Antes de mais nada, convém lembrar de que nada é mais precário do que o desemprego, a mendicância e a crise. Esses são os maiores inimigos a combater e não os mecanismos desenvolvidos pela sociedade global – e não apenas pelo Brasil – para lidar com as novidades.

Em enorme número de casos, o trabalho intermitente é do interesse do próprio trabalhador, ele é que quer e define isso. Quantos estudantes a gente não conhece que precisam complementar sua mesada com trabalhos em tempo parcial, como o de baby-sitters, atendentes em bares e restaurantes, professores de matérias em recuperação, monitores em excursões de crianças, cuidadores de idosos ou vendedores em lojas nas temporadas mais concorridas.

Algumas atividades só são possíveis em tempo parcial. É o caso de diaristas em casas de família, manicures particulares, fisioterapeutas, enfermeiros que atendem pacientes após certas cirurgias, personal trainers, freelancers, passeadores de cães, garçons contratados para reforço em dias de maior movimento, recepcionistas em congressos e fóruns, técnicos que reparam computadores, guias de turismo em ocasiões especiais, como grandes feiras e corridas de Fórmula 1.

Outras vezes, são as empresas que não podem contratar em definitivo porque não sabem ainda como evoluirá a demanda por seus produtos ou serviços. Por isso, vão testando candidatos, com estágios, encomendas de serviços temporários ou como atendentes em lojas e supermercados.

O mais importante a levar em conta aqui é a dinâmica do mercado de trabalho e suas constantes mudanças.
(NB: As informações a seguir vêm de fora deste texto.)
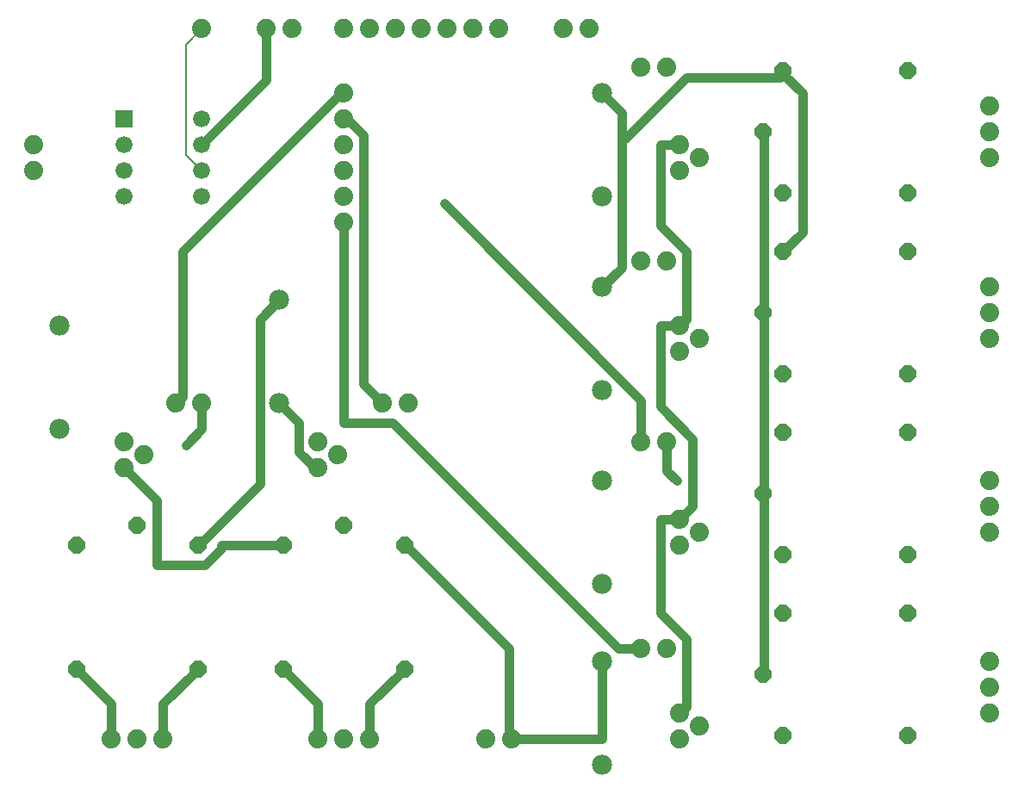
<source format=gbr>
G04 EAGLE Gerber RS-274X export*
G75*
%MOMM*%
%FSLAX34Y34*%
%LPD*%
%INBottom Copper*%
%IPPOS*%
%AMOC8*
5,1,8,0,0,1.08239X$1,22.5*%
G01*
%ADD10C,1.879600*%
%ADD11C,1.981200*%
%ADD12P,1.785944X8X22.500000*%
%ADD13P,1.785944X8X292.500000*%
%ADD14R,1.676400X1.676400*%
%ADD15C,1.676400*%
%ADD16C,0.914400*%
%ADD17C,0.756400*%
%ADD18C,0.152400*%


D10*
X317500Y736600D03*
X342900Y736600D03*
X368300Y736600D03*
X393700Y736600D03*
X419100Y736600D03*
X444500Y736600D03*
X469900Y736600D03*
X533400Y736600D03*
X558800Y736600D03*
X241300Y736600D03*
X266700Y736600D03*
X482600Y38100D03*
X457200Y38100D03*
D11*
X571500Y12700D03*
X571500Y114300D03*
D10*
X609600Y698500D03*
X635000Y698500D03*
X355600Y368300D03*
X381000Y368300D03*
X152400Y368300D03*
X177800Y368300D03*
D11*
X571500Y190500D03*
X571500Y292100D03*
X571500Y381000D03*
X571500Y482600D03*
X571500Y571500D03*
X571500Y673100D03*
X254000Y368300D03*
X254000Y469900D03*
X38100Y342900D03*
X38100Y444500D03*
D10*
X609600Y127000D03*
X635000Y127000D03*
X609600Y330200D03*
X635000Y330200D03*
X609600Y508000D03*
X635000Y508000D03*
X12700Y596900D03*
X12700Y622300D03*
X177800Y736600D03*
X647700Y63500D03*
X666750Y50800D03*
X647700Y38100D03*
X647700Y254000D03*
X666750Y241300D03*
X647700Y228600D03*
X647700Y444500D03*
X666750Y431800D03*
X647700Y419100D03*
X647700Y622300D03*
X666750Y609600D03*
X647700Y596900D03*
X292100Y330200D03*
X311150Y317500D03*
X292100Y304800D03*
X101600Y330200D03*
X120650Y317500D03*
X101600Y304800D03*
X952500Y114300D03*
X952500Y88900D03*
X952500Y63500D03*
X952500Y292100D03*
X952500Y266700D03*
X952500Y241300D03*
X952500Y482600D03*
X952500Y457200D03*
X952500Y431800D03*
X952500Y660400D03*
X952500Y635000D03*
X952500Y609600D03*
X139700Y38100D03*
X114300Y38100D03*
X88900Y38100D03*
X342900Y38100D03*
X317500Y38100D03*
X292100Y38100D03*
X317500Y546100D03*
X317500Y571500D03*
X317500Y596900D03*
X317500Y622300D03*
X317500Y647700D03*
X317500Y673100D03*
D12*
X749300Y161600D03*
X749300Y41600D03*
X871300Y161600D03*
X871300Y41600D03*
X729300Y101600D03*
X749300Y339400D03*
X749300Y219400D03*
X871300Y339400D03*
X871300Y219400D03*
X729300Y279400D03*
D13*
X377500Y228600D03*
X257500Y228600D03*
X377500Y106600D03*
X257500Y106600D03*
X317500Y248600D03*
D12*
X749300Y517200D03*
X749300Y397200D03*
X871300Y517200D03*
X871300Y397200D03*
X729300Y457200D03*
X749300Y695000D03*
X749300Y575000D03*
X871300Y695000D03*
X871300Y575000D03*
X729300Y635000D03*
D13*
X174300Y228600D03*
X54300Y228600D03*
X174300Y106600D03*
X54300Y106600D03*
X114300Y248600D03*
D14*
X101600Y647700D03*
D15*
X101600Y622300D03*
X101600Y596900D03*
X101600Y571500D03*
X177800Y571500D03*
X177800Y596900D03*
X177800Y622300D03*
X177800Y647700D03*
D16*
X196850Y228600D02*
X257500Y228600D01*
X196850Y228600D02*
X196850Y225425D01*
X180975Y209550D01*
X133350Y209550D01*
X133350Y273050D01*
X101600Y304800D01*
X254000Y368300D02*
X273050Y349250D01*
X273050Y320675D01*
X288925Y304800D01*
X292100Y304800D01*
X177800Y342900D02*
X161925Y327025D01*
X177800Y342900D02*
X177800Y368300D01*
D17*
X161925Y327025D03*
D16*
X635000Y301625D02*
X644525Y292100D01*
X635000Y301625D02*
X635000Y330200D01*
D17*
X644525Y292100D03*
D16*
X292100Y73025D02*
X260350Y104775D01*
X292100Y73025D02*
X292100Y38100D01*
X260350Y104775D02*
X257500Y106600D01*
X342900Y73025D02*
X374650Y104775D01*
X342900Y73025D02*
X342900Y38100D01*
X374650Y104775D02*
X377500Y106600D01*
X88900Y73025D02*
X57150Y104775D01*
X88900Y73025D02*
X88900Y38100D01*
X57150Y104775D02*
X54300Y106600D01*
X139700Y73025D02*
X171450Y104775D01*
X139700Y73025D02*
X139700Y38100D01*
X171450Y104775D02*
X174300Y106600D01*
D18*
X177800Y596900D02*
X161925Y612775D01*
X161925Y720725D01*
X177800Y736600D01*
D16*
X241300Y685800D02*
X177800Y622300D01*
X241300Y685800D02*
X241300Y736600D01*
X482600Y38100D02*
X571500Y38100D01*
X571500Y114300D01*
X479425Y127000D02*
X377825Y228600D01*
X479425Y127000D02*
X479425Y41275D01*
X377825Y228600D02*
X377500Y228600D01*
X479425Y41275D02*
X482600Y38100D01*
X749300Y517525D02*
X768350Y536575D01*
X768350Y673100D01*
X749300Y692150D01*
X749300Y517525D02*
X749300Y517200D01*
X749300Y692150D02*
X749300Y695000D01*
X590550Y501650D02*
X571500Y482600D01*
X590550Y628650D02*
X590550Y654050D01*
X590550Y628650D02*
X590550Y501650D01*
X590550Y654050D02*
X571500Y673100D01*
X654050Y688975D02*
X746125Y688975D01*
X654050Y688975D02*
X593725Y628650D01*
X746125Y688975D02*
X749300Y695000D01*
X593725Y628650D02*
X590550Y628650D01*
X234950Y288925D02*
X174625Y228600D01*
X234950Y288925D02*
X234950Y450850D01*
X254000Y469900D01*
X174625Y228600D02*
X174300Y228600D01*
X628650Y254000D02*
X647700Y254000D01*
X628650Y254000D02*
X628650Y161925D01*
X654050Y136525D01*
X654050Y69850D01*
X647700Y63500D01*
X647700Y444500D02*
X628650Y444500D01*
X628650Y365125D01*
X660400Y333375D01*
X660400Y266700D01*
X647700Y254000D01*
X647700Y622300D02*
X628650Y622300D01*
X628650Y542925D01*
X654050Y517525D01*
X654050Y450850D01*
X647700Y444500D01*
X609600Y127000D02*
X587375Y127000D01*
X365125Y349250D01*
X317500Y349250D01*
X317500Y546100D01*
X415925Y565150D02*
X609600Y371475D01*
X609600Y330200D01*
D17*
X415925Y565150D03*
D16*
X336550Y387350D02*
X355600Y368300D01*
X336550Y387350D02*
X336550Y631825D01*
X320675Y647700D01*
X317500Y647700D01*
X158750Y374650D02*
X152400Y368300D01*
X158750Y374650D02*
X158750Y517525D01*
X314325Y673100D01*
X317500Y673100D01*
X730250Y279400D02*
X730250Y101600D01*
X729300Y101600D01*
X729300Y279400D02*
X730250Y279400D01*
X730250Y282575D02*
X730250Y457200D01*
X729300Y457200D01*
X730250Y282575D02*
X729300Y279400D01*
X730250Y460375D02*
X730250Y635000D01*
X729300Y635000D01*
X730250Y460375D02*
X729300Y457200D01*
M02*

</source>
Todos os dias desaparecem e se criam novas ocupações. Já se foi o tempo dos acendedores de lampião, dos motorneiros de bonde, das telefonistas, dos guardas de trânsito ou dos carregadores de malas nos aeroportos e rodoviárias. Quem imaginava há cinco anos que apareceriam tantos empreendedores de startups, tantos motoristas de Uber e tantos chefs?

Pretender que todos tenham emprego permanente, em tempo integral e com registro em carteira é desconhecer como o mundo evolui, como nascem e morrem as tecnologias e como as ocupações têm de preencher as novas funções da atividade humana.

CONFIRA

» Mais crescimento

O ministro da Fazenda, Henrique Meirelles, anunciou nesta quinta-feira novas projeções da economia. Em vez de crescer apenas 0,5%, o PIB deste ano, por exemplo, vai crescer 1,1%; e no ano que vem, em vez de 2,0% deve crescer 3,0%. Essas diferenças têm relevância fiscal porque mais produção e mais renda também aumentam a arrecadação. O problema agora é separar o que é tentativa de injeção de otimismo de projeção realista. O gráfico ao lado mostra levantamento  apresentado sobre queda do endividamento das empresas.